— Exercise instructions —
List every line of text in the data below as a JSON array of strings, one string per line, with blank lines left out. Don't include the pictures in your answer.

— Given records —
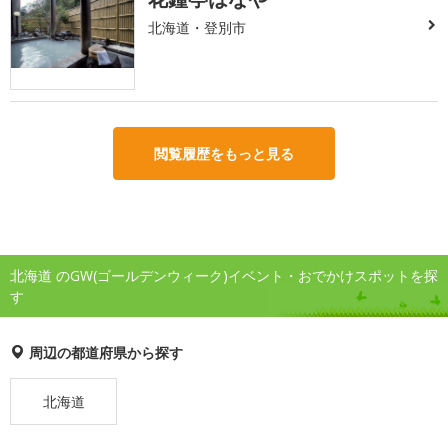
北海道・登別市
閲覧履歴をもっと見る
北海道 のGW(ゴールデンウィーク)イベント・おでかけスポットを探
す
周辺の都道府県から探す
北海道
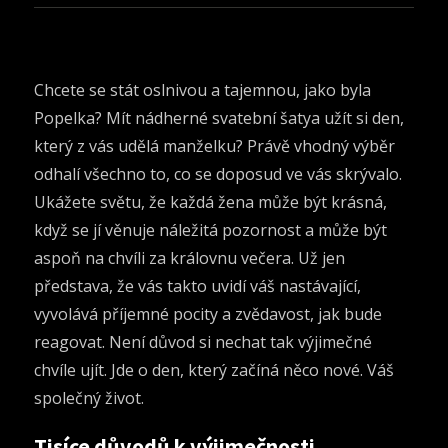
Chcete se stát oslnivou a tajemnou, jako byla
Popelka? Mít nádherné
svatební šaty
a užít si den,
který z vás udělá manželku? Právě vhodný výběr
odhalí všechno to, co se doposud ve vás skrývalo.
Ukážete světu, že každá žena může být krásná,
když se jí věnuje náležitá pozornost a může být
aspoň na chvíli za královnu večera. Už jen
představa, že vás takto uvidí váš nastávající,
vyvolává příjemné pocity a zvědavost, jak bude
reagovat. Není důvod si nechat tak výjimečné
chvíle ujít. Jde o den, který začíná něco nové. Váš
společný život.
Tisíce důvodů k výjimečnosti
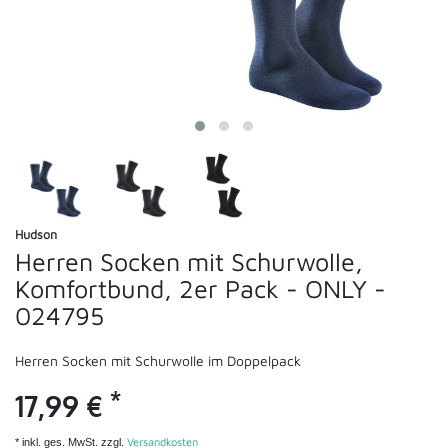
Hudson
Herren Socken mit Schurwolle,
Komfortbund, 2er Pack - ONLY -
024795
Herren Socken mit Schurwolle im Doppelpack
*
17,99 €
Versandkosten
* inkl. ges. MwSt. zzgl.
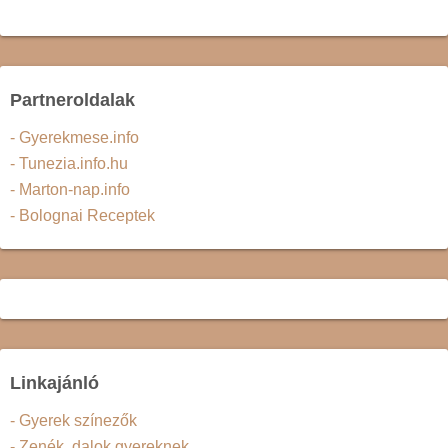
Partneroldalak
- Gyerekmese.info
- Tunezia.info.hu
- Marton-nap.info
- Bolognai Receptek
Linkajánló
- Gyerek színezők
- Zenék, dalok gyereknek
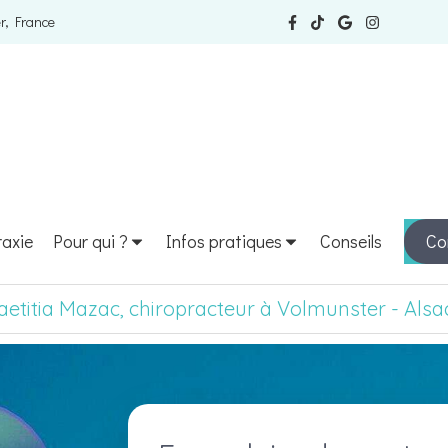
r, France
raxie
Pour qui ?
Infos pratiques
Conseils
Co
aetitia Mazac, chiropracteur à Volmunster - Alsa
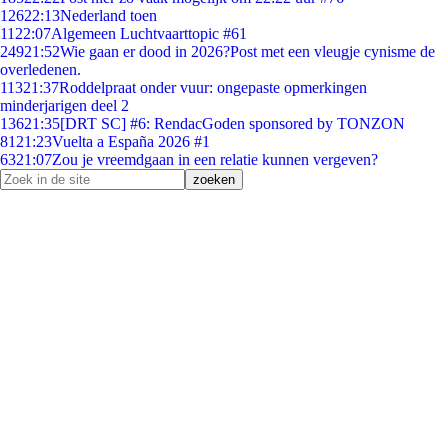
126
22:13
Nederland toen
11
22:07
Algemeen Luchtvaarttopic #61
249
21:52
Wie gaan er dood in 2026?Post met een vleugje cynisme de
overledenen.
113
21:37
Roddelpraat onder vuur: ongepaste opmerkingen
minderjarigen deel 2
136
21:35
[DRT SC] #6: RendacGoden sponsored by TONZON
81
21:23
Vuelta a España 2026 #1
63
21:07
Zou je vreemdgaan in een relatie kunnen vergeven?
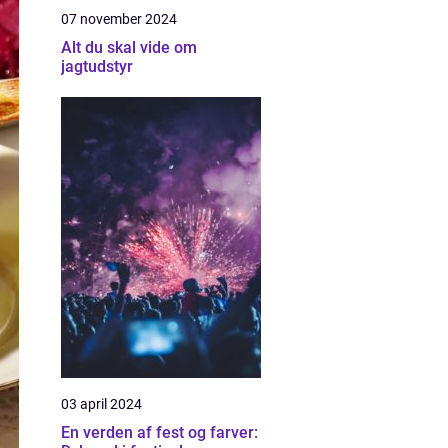
07 november 2024
Alt du skal vide om
jagtudstyr
03 april 2024
En verden af fest og farver:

— Exercise output —
[
  "北海道・登別市",
  "閲覧履歴をもっと見る",
  "北海道 のGW(ゴールデンウィーク)イベント・おでかけスポットを探",
  "す",
  "周辺の都道府県から探す",
  "北海道",
  "Chcete se stát oslnivou a tajemnou, jako byla",
  "Popelka? Mít nádherné",
  "svatební šaty",
  "a užít si den,",
  "který z vás udělá manželku? Právě vhodný výběr",
  "odhalí všechno to, co se doposud ve vás skrývalo.",
  "Ukážete světu, že každá žena může být krásná,",
  "když se jí věnuje náležitá pozornost a může být",
  "aspoň na chvíli za královnu večera. Už jen",
  "představa, že vás takto uvidí váš nastávající,",
  "vyvolává příjemné pocity a zvědavost, jak bude",
  "reagovat. Není důvod si nechat tak výjimečné",
  "chvíle ujít. Jde o den, který začíná něco nové. Váš",
  "společný život.",
  "Tisíce důvodů k výjimečnosti",
  "Hudson",
  "Herren Socken mit Schurwolle,",
  "Komfortbund, 2er Pack - ONLY -",
  "024795",
  "Herren Socken mit Schurwolle im Doppelpack",
  "*",
  "17,99 €",
  "Versandkosten",
  "* inkl. ges. MwSt. zzgl.",
  "Partneroldalak",
  "- Gyerekmese.info",
  "- Tunezia.info.hu",
  "- Marton-nap.info",
  "- Bolognai Receptek",
  "Linkajánló",
  "- Gyerek színezők",
  "- Zenék, dalok gyereknek",
  "r, France",
  "raxie",
  "Pour qui ?",
  "Infos pratiques",
  "Conseils",
  "Co",
  "aetitia Mazac, chiropracteur à Volmunster - Alsa",
  "126",
  "22:13",
  "Nederland toen",
  "11",
  "22:07",
  "Algemeen Luchtvaarttopic #61",
  "249",
  "21:52",
  "Wie gaan er dood in 2026?Post met een vleugje cynisme de",
  "overledenen.",
  "113",
  "21:37",
  "Roddelpraat onder vuur: ongepaste opmerkingen",
  "minderjarigen deel 2",
  "136",
  "21:35",
  "[DRT SC] #6: RendacGoden sponsored by TONZON",
  "81",
  "21:23",
  "Vuelta a España 2026 #1",
  "63",
  "21:07",
  "Zou je vreemdgaan in een relatie kunnen vergeven?",
  "07 november 2024",
  "Alt du skal vide om",
  "jagtudstyr",
  "03 april 2024",
  "En verden af fest og farver:"
]